I have a counting exercise with some rows NA.
Here is a sample dataset that has cat and id variables.
df <- data.frame(cat=c("A","A","A","B","B","C","C","C","C"),
id = c(11,12,13,NA,NA,21,21,23,24))
> df
cat id
1 A 11
2 A 12
3 A 13
4 B NA
5 B NA
6 C 21
7 C 21
8 C 23
9 C 24
I would like to count the number of observations grouped by cat.

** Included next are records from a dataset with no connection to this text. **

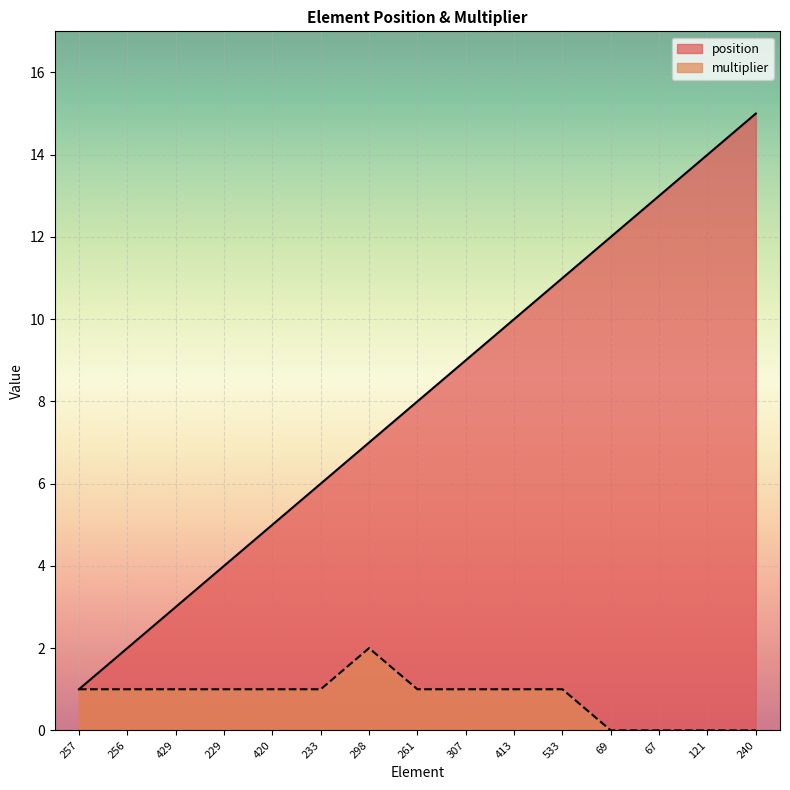

How many series are shown in this chart?

2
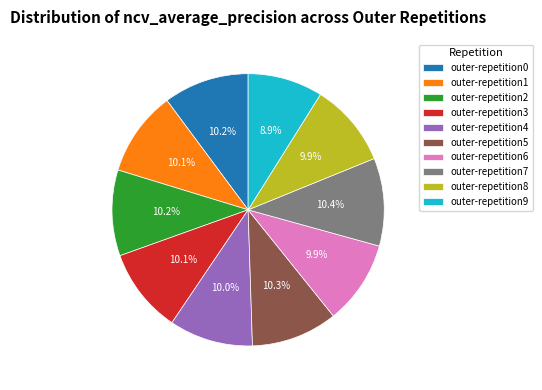

Count the number of slices in the pie.

10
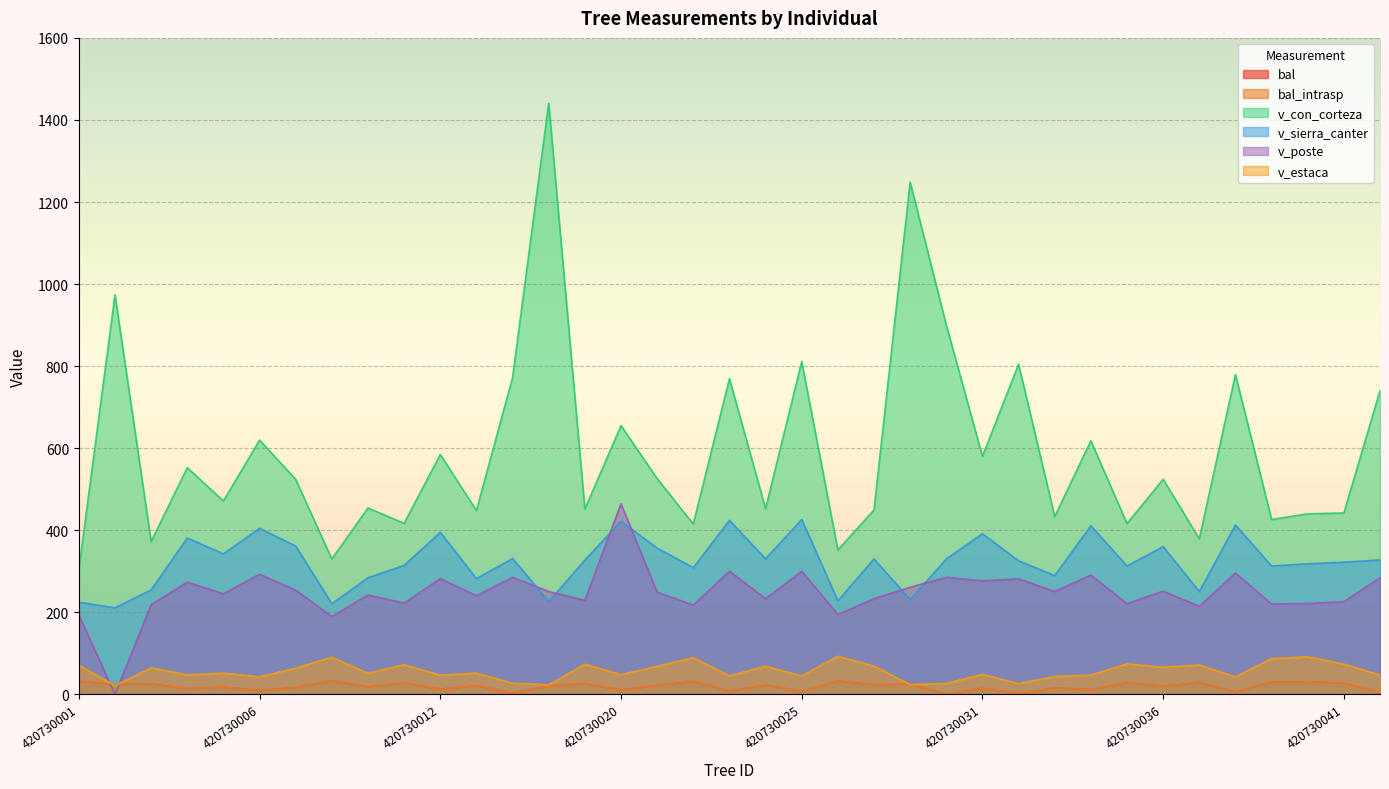

What is the difference between the v_estaca values at 420730025 and 420730041?

28.9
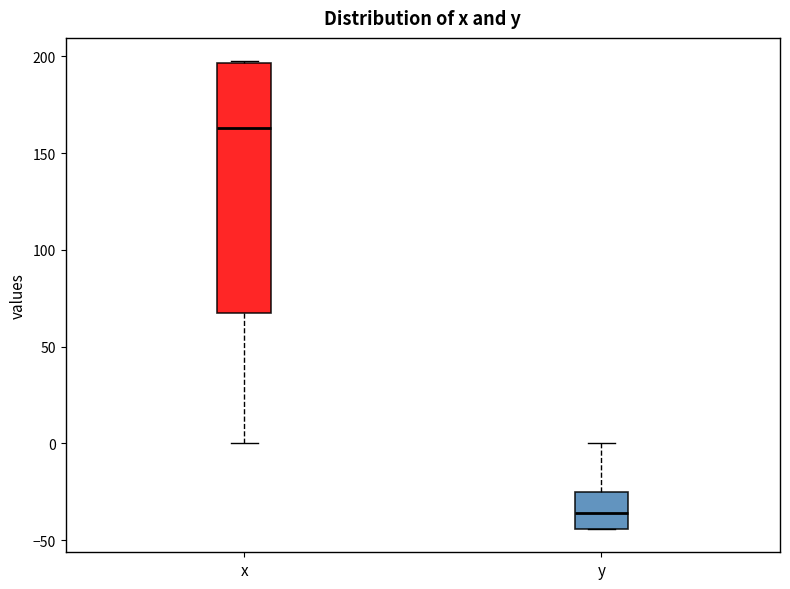

Which box has the highest median line?

x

I tried this but it also counted the NAs for the category B.
df.1 <- df %>%
group_by(cat) %>%
dplyr::summarise(freq=n())
> df.1
# A tibble: 3 x 2
cat freq
<fct> <int>
1 A 3
2 B 2
3 C 4
How can I not count NAs and simply assign NA in that cell as below?
> df.1
# A tibble: 3 x 2
cat freq
<fct> <int>
1 A 3
2 B NA
3 C 4
CodePudding user response:
Use sum on a logical vector (!is.na(id) or complete.cases(id)) and replace the 0 counts to NA with na_if
library(dplyr)
df %>%
group_by(cat) %>%
summarise(freq = na_if(sum(!is.na(id)), 0))
-output
# A tibble: 3 × 2
cat freq
<chr> <int>
1 A 3
2 B NA
3 C 4
CodePudding user response:
Here is an alternative approach using an ifelse statement:
library(dplyr)
df %>%
group_by(cat) %>%
mutate(freq = ifelse(!is.na(id), row_number(), NA)) %>%
summarise(freq=max(freq))
cat freq
<chr> <int>
1 A 3
2 B NA
3 C 4